Human testing is planned for next year and, if successful, could revolutionize the treatment of ischemic injuries. The developers also believe it could be used to treat a range of diseases and conditions, e.g., generating new brain tissue in Alzheimer’s, or stimulating white fat cells to turn into brown fat cells to help combat obesity.
Diabetes medicines may stall Parkinson’s Disease
Parkinson’s Disease (PD) is a progressive disorder which results in death of certain brain nerve cells and reduced production of the neurotransmitter dopamine, causing tremors and movement issues. The cause is unknown and there is no cure, with current treatments aiming to treat symptoms by replenishing dopamine. Now, a new study published in The Lancet has found that a diabetes medicine (Exenatide) improved symptoms in PD patients after 60 weeks of treatment, whereas those in the placebo group experienced a decline in line with normal disease progression.
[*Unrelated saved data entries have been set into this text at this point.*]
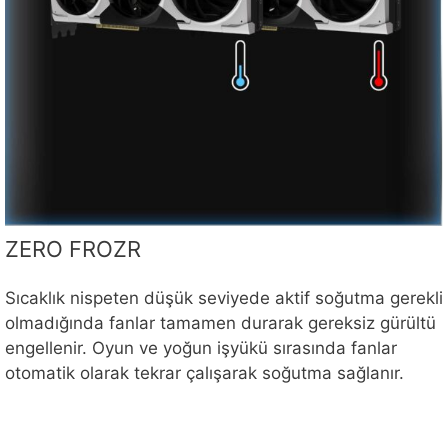
ZERO FROZR
Sıcaklık nispeten düşük seviyede aktif soğutma gerekli
olmadığında fanlar tamamen durarak gereksiz gürültü
engellenir. Oyun ve yoğun işyükü sırasında fanlar
otomatik olarak tekrar çalışarak soğutma sağlanır.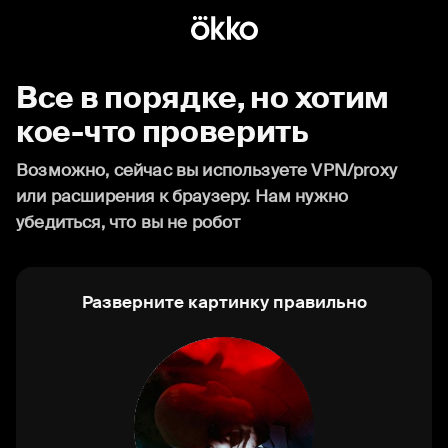
Все в порядке, но хотим
кое-что проверить
Возможно, сейчас вы используете VPN/proxy
или расширения к браузеру. Нам нужно
убедиться, что вы не робот
Разверните картинку правильно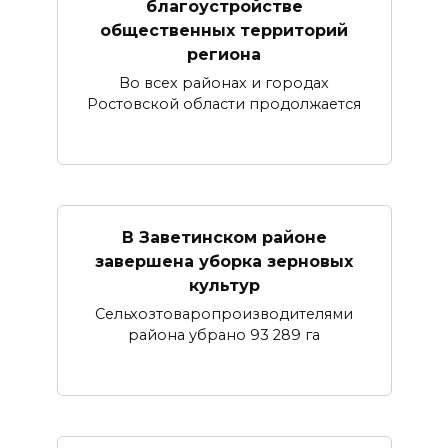
благоустройстве
общественных территорий
региона
Во всех районах и городах
Ростовской области продолжается
В Заветинском районе
завершена уборка зерновых
культур
Сельхозтоваропроизводителями
района убрано 93 289 га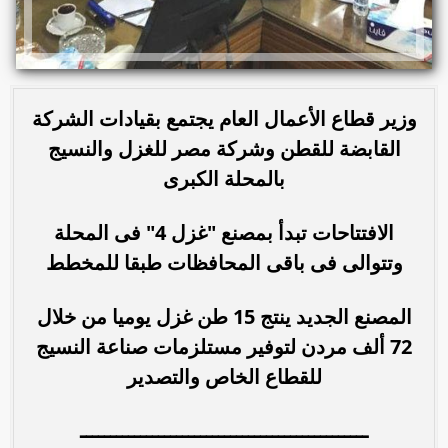
وزير قطاع الأعمال العام يجتمع بقيادات الشركة
القابضة للقطن وشركة مصر للغزل والنسيج
بالمحلة الكبرى
الافتتاحات تبدأ بمصنع "غزل 4" فى المحلة
وتتوالى فى باقى المحافظات طبقا للمخطط
المصنع الجديد ينتج 15 طن غزل يوميا من خلال
72 ألف مردن لتوفير مستلزمات صناعة النسيج
للقطاع الخاص والتصدير
ــــــــــــــــــــــــــــــــــــــــــــــــ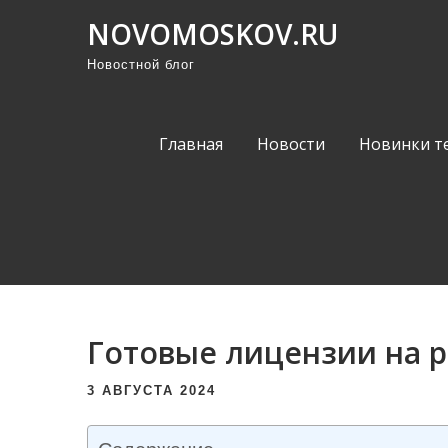
П
NOVOMOSKOV.RU
р
Новостной блог
о
м
о
Главная
Новости
Новинки т
т
а
т
ь
к
с
о
Готовые лицензии на 
д
е
3 АВГУСТА 2024
р
ж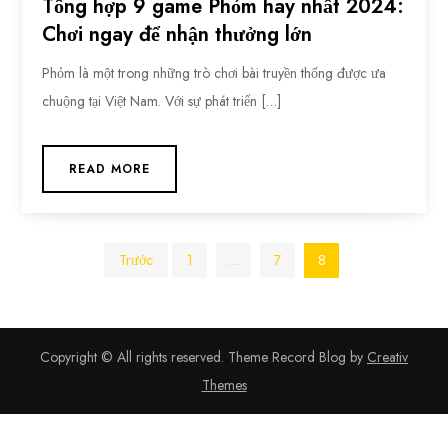
Tổng hợp 9 game Phỏm hay nhất 2024:
Chơi ngay để nhận thưởng lớn
Phỏm là một trong những trò chơi bài truyền thống được ưa
chuộng tại Việt Nam. Với sự phát triển […]
READ MORE
Phân
Trước
1
…
7
8
trang
bài
Copyright © All rights reserved. Theme Record Blog by
Creativ
Themes
viết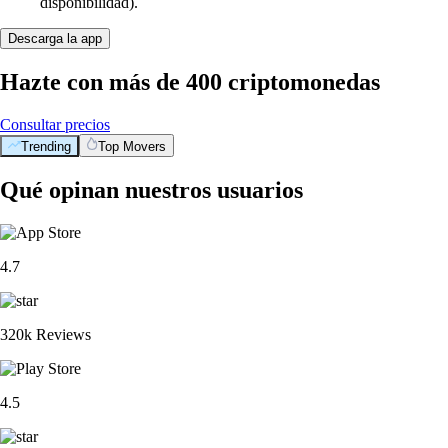
disponibilidad).
Descarga la app
Hazte con más de 400 criptomonedas
Consultar precios
Trending
Top Movers
Qué opinan nuestros usuarios
4.7
320k Reviews
4.5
Brain scans also showed less degeneration in the drug-treated group. This suggests the treatment may be targeting the underlying cause of the disease and not just the symptoms.
This was a relatively small Phase II study, but is extremely promising and, as the drug is already approved and widely used, concerns about safety are reduced. The study may also help us understand the cause of PD, as well as provide new treatment options that directly target it.
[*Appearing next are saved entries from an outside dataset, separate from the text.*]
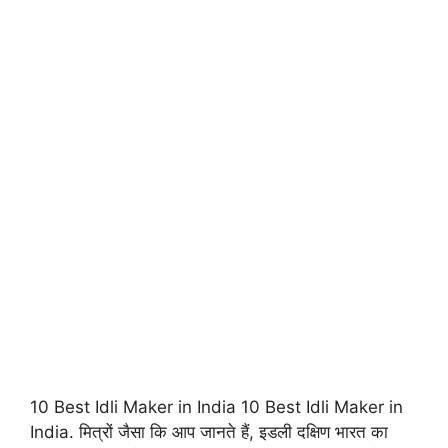
10 Best Idli Maker in India 10 Best Idli Maker in
India. मित्रों जैसा कि आप जानते हैं, इडली दक्षिण भारत का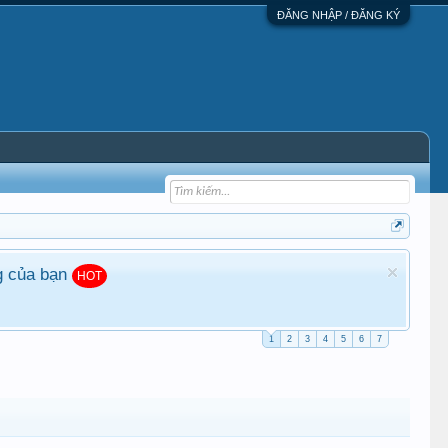
ĐĂNG NHẬP / ĐĂNG KÝ
g của bạn
HOT
1
2
3
4
5
6
7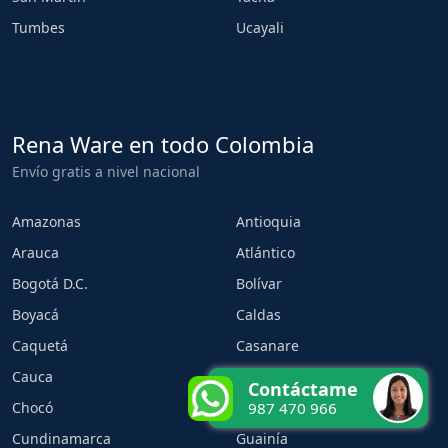
Tumbes
Ucayali
Rena Ware en todo Colombia
Envío gratis a nivel nacional
Amazonas
Antioquia
Arauca
Atlántico
Bogotá D.C.
Bolívar
Boyacá
Caldas
Caquetá
Casanare
Cauca
Cesar
Contáctame
Chocó
Córdoba
987 470 966
Cundinamarca
Guainía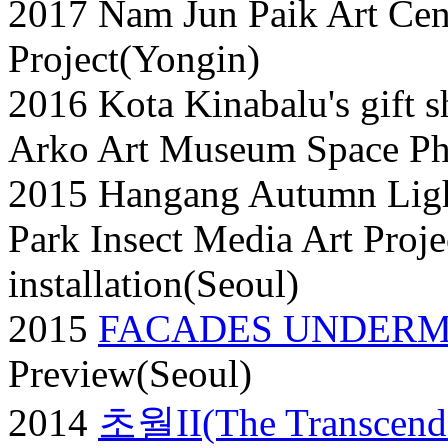
2017 Nam Jun Paik Art Cent
Project(Yongin)
2016 Kota Kinabalu's gift s
Arko Art Museum Space Ph
2015 Hangang Autumn Ligh
Park Insect Media Art Proj
installation(Seoul)
2015
FACADES UNDERMI
Preview(Seoul)
2014
초월II(The Transcende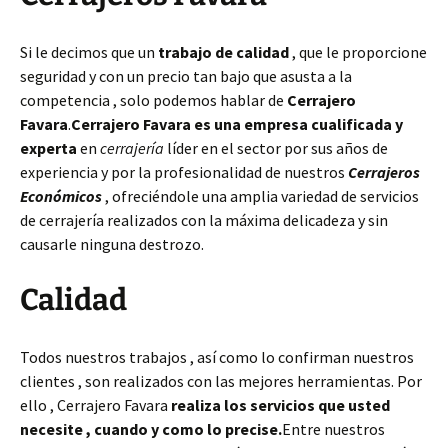
Si le decimos que un
trabajo de calidad
, que le proporcione
seguridad y con un precio tan bajo que asusta a la
competencia , solo podemos hablar de
Cerrajero
Favara
.
Cerrajero Favara es una empresa cualificada y
experta
en
cerrajería
líder en el sector por sus años de
experiencia y por la profesionalidad de nuestros
Cerrajeros
Económicos
, ofreciéndole una amplia variedad de servicios
de cerrajería realizados con la máxima delicadeza y sin
causarle ninguna destrozo.
Calidad
Todos nuestros trabajos , así como lo confirman nuestros
clientes , son realizados con las mejores herramientas. Por
ello , Cerrajero Favara
realiza los servicios que usted
necesite , cuando y como lo precise.
Entre nuestros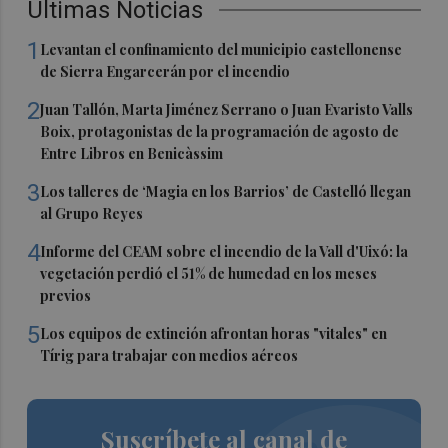
Últimas Noticias
1
Levantan el confinamiento del municipio castellonense
de Sierra Engarcerán por el incendio
2
Juan Tallón, Marta Jiménez Serrano o Juan Evaristo Valls
Boix, protagonistas de la programación de agosto de
Entre Libros en Benicàssim
3
Los talleres de ‘Magia en los Barrios’ de Castelló llegan
al Grupo Reyes
4
Informe del CEAM sobre el incendio de la Vall d'Uixó: la
vegetación perdió el 51% de humedad en los meses
previos
5
Los equipos de extinción afrontan horas "vitales" en
Tírig para trabajar con medios aéreos
Suscríbete al canal de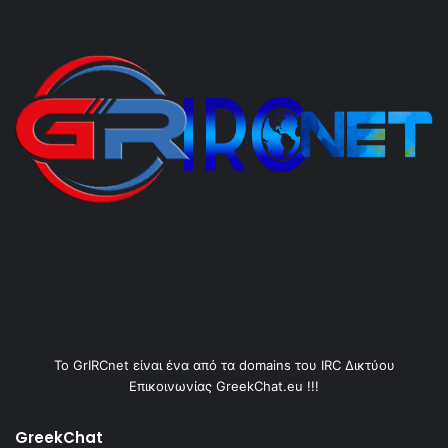
Το GrIRCnet είναι ένα από τα domains του IRC Δικτύου
Επικοινωνίας GreekChat.eu !!!
GreekChat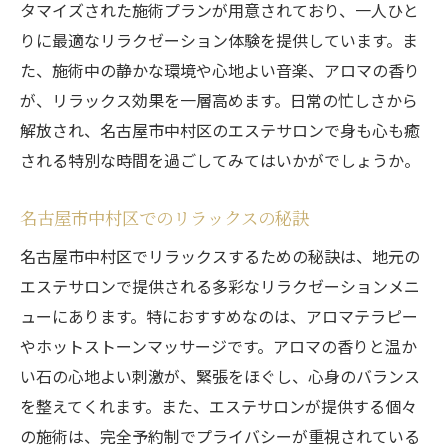
タマイズされた施術プランが用意されており、一人ひと
名古屋市中村区のエステサロンの評判
りに最適なリラクゼーション体験を提供しています。ま
心と体のバランスを整えるエステ
た、施術中の静かな環境や心地よい音楽、アロマの香り
静寂の中で極上のエステ体験を名古屋市中村区
が、リラックス効果を一層高めます。日常の忙しさから
で堪能
解放され、名古屋市中村区のエステサロンで身も心も癒
名古屋市中村区の静かなエステサロン
される特別な時間を過ごしてみてはいかがでしょうか。
リラクゼーションに最適な空間
極上のエステメニューを紹介
名古屋市中村区でのリラックスの秘訣
名古屋市中村区での極上体験
名古屋市中村区でリラックスするための秘訣は、地元の
エステで得られるリラクゼーション効果
エステサロンで提供される多彩なリラクゼーションメニ
名古屋市中村区の癒しのスポット
ューにあります。特におすすめなのは、アロマテラピー
やホットストーンマッサージです。アロマの香りと温か
名古屋市中村区のエステサロンが提供する特別
い石の心地よい刺激が、緊張をほぐし、心身のバランス
な癒し
を整えてくれます。また、エステサロンが提供する個々
名古屋市中村区でしか体験できないエステ
の施術は、完全予約制でプライバシーが重視されている
特別なひとときを提供するエステサロン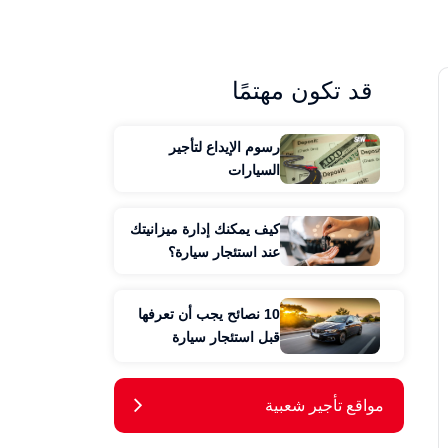
قد تكون مهتمًا
رسوم الإيداع لتأجير
السيارات
كيف يمكنك إدارة ميزانيتك
عند استئجار سيارة؟
10 نصائح يجب أن تعرفها
قبل استئجار سيارة
مواقع تأجير شعبية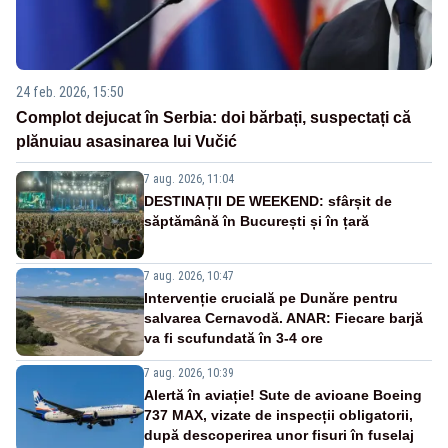
24 feb. 2026, 15:50
Complot dejucat în Serbia: doi bărbați, suspectați că
plănuiau asasinarea lui Vučić
7 aug. 2026, 11:04
DESTINAȚII DE WEEKEND: sfârșit de
săptămână în București și în țară
7 aug. 2026, 10:47
Intervenție crucială pe Dunăre pentru
salvarea Cernavodă. ANAR: Fiecare barjă
va fi scufundată în 3-4 ore
7 aug. 2026, 10:39
Alertă în aviație! Sute de avioane Boeing
737 MAX, vizate de inspecții obligatorii,
după descoperirea unor fisuri în fuselaj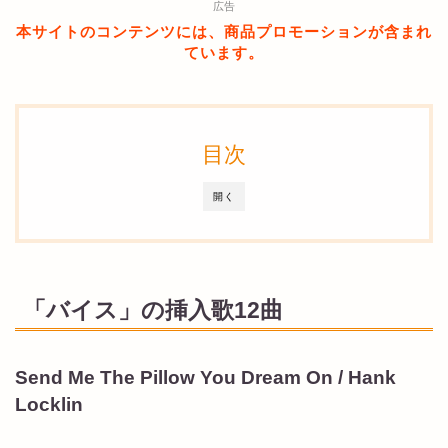
広告
本サイトのコンテンツには、商品プロモーションが含まれ
ています。
目次
開く
「バイス」の挿入歌12曲
Send Me The Pillow You Dream On / Hank
Locklin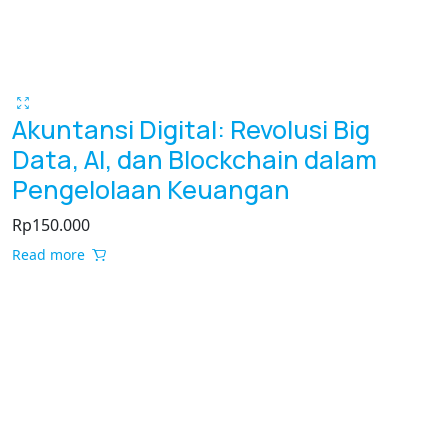
Akuntansi Digital: Revolusi Big
Data, AI, dan Blockchain dalam
Pengelolaan Keuangan
Rp
150.000
Read more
Staying the course: Antibiotic guidance questioned
It has long been recommended that a patient should take a full course of prescribed antibiotics to fully destroy the harmful bacteria and prevent development of antibiotic resistance. A group of medical professionals has called this guidance into question in a piece in the BMJ. They state that there is no clear evidence that shows not taking a full course leads to resistance and argue that the opposite might be true – taking the drug for too long may increase the chance of resistance occurring. They advise treatment should be taken until the patient feels better, noting, “Antibiotics are a precious and finite natural resource which should be conserved by tailoring treatment duration for individual patients.” They also call for greater patient education to avoid taking unnecessary antibiotics.
Leaders in the field have welcomed the piece in opening the debate and looking for solution to combat the antibiotic resistance threat, however have cautioned against unclear messaging for patients and that further work is required to investigate what optimum treatment length may be. Until then, they advise following doctors’ orders.
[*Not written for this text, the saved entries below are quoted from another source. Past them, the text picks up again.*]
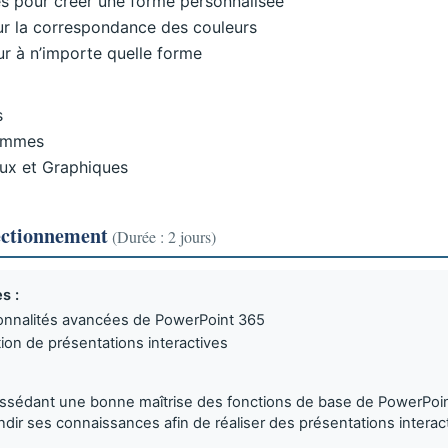
 pour créer une forme personnalisée
ur la correspondance des couleurs
r à n’importe quelle forme
s
rammes
aux et Graphiques
ectionnement
(Durée : 2 jours)
s :
tionnalités avancées de PowerPoint 365
tion de présentations interactives
sédant une bonne maîtrise des fonctions de base de PowerPoin
dir ses connaissances afin de réaliser des présentations interac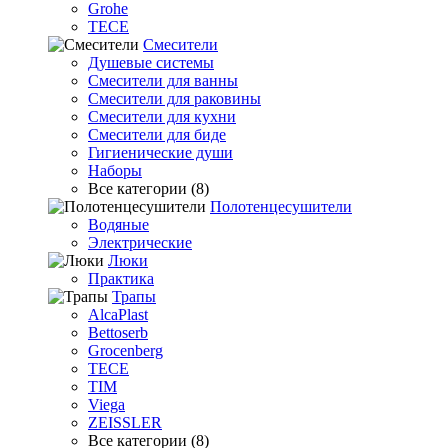
Grohe
TECE
Смесители
Душевые системы
Смесители для ванны
Смесители для раковины
Смесители для кухни
Смесители для биде
Гигиенические души
Наборы
Все категории (8)
Полотенцесушители
Водяные
Электрические
Люки
Практика
Трапы
AlcaPlast
Bettoserb
Grocenberg
TECE
TIM
Viega
ZEISSLER
Все категории (8)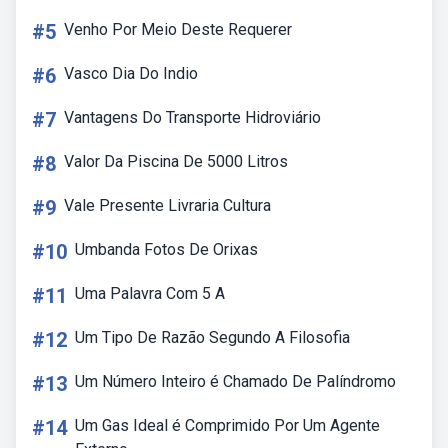
#5
Venho Por Meio Deste Requerer
#6
Vasco Dia Do Indio
#7
Vantagens Do Transporte Hidroviário
#8
Valor Da Piscina De 5000 Litros
#9
Vale Presente Livraria Cultura
#10
Umbanda Fotos De Orixas
#11
Uma Palavra Com 5 A
#12
Um Tipo De Razão Segundo A Filosofia
#13
Um Número Inteiro é Chamado De Palíndromo
#14
Um Gas Ideal é Comprimido Por Um Agente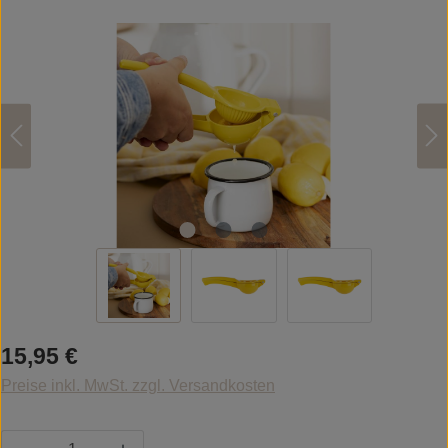
Bildergalerie überspringen
Regulärer Preis:
15,95 €
Preise inkl. MwSt. zzgl. Versandkosten
Produkt Anzahl: Gib den gewünschten Wert ein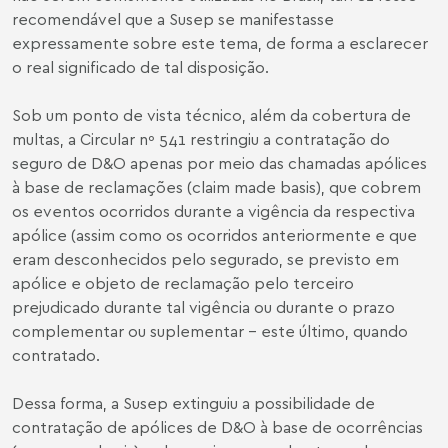
recomendável que a Susep se manifestasse
expressamente sobre este tema, de forma a esclarecer
o real significado de tal disposição.
Sob um ponto de vista técnico, além da cobertura de
multas, a Circular nº 541 restringiu a contratação do
seguro de D&O apenas por meio das chamadas apólices
à base de reclamações (claim made basis), que cobrem
os eventos ocorridos durante a vigência da respectiva
apólice (assim como os ocorridos anteriormente e que
eram desconhecidos pelo segurado, se previsto em
apólice e objeto de reclamação pelo terceiro
prejudicado durante tal vigência ou durante o prazo
complementar ou suplementar - este último, quando
contratado.
Dessa forma, a Susep extinguiu a possibilidade de
contratação de apólices de D&O à base de ocorrências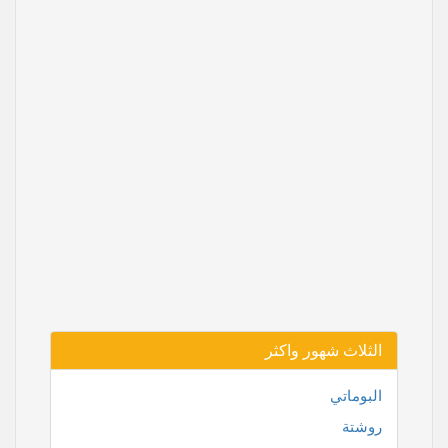
الثلاث شهور واكثر
البوماتي
روشتة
Audit shows long way to go for clinical trial transparency
Ben Goldacre continued his campaign for clinical trial transparency with a study published in the BMJ assessing the policies of 42 major pharmaceutical companies on transparency in reporting trials and adherence to ethical and legal guidelines. The audit found that policies were highly variable and often ambiguous, e.g., commitment to publishing data without a given timeframe. Within the article, GlaxoSmithKline was praised for its commitment to share clinical study reports (CSRs) for all trials back to 2000, setting up a company unit dedicated to that. In contrast, AbbVie and Intermune were noted to have sued the EMA to prevent disclosure of similar documents.
In the current environment, the call to publish all trials is not surprising. Full accessibility to data would allow researchers to better understand failed results and learn from them, as well as allowing doctors and patients to make more informed treatment decisions. From the results of this study, it looks like pharma still has some way to go.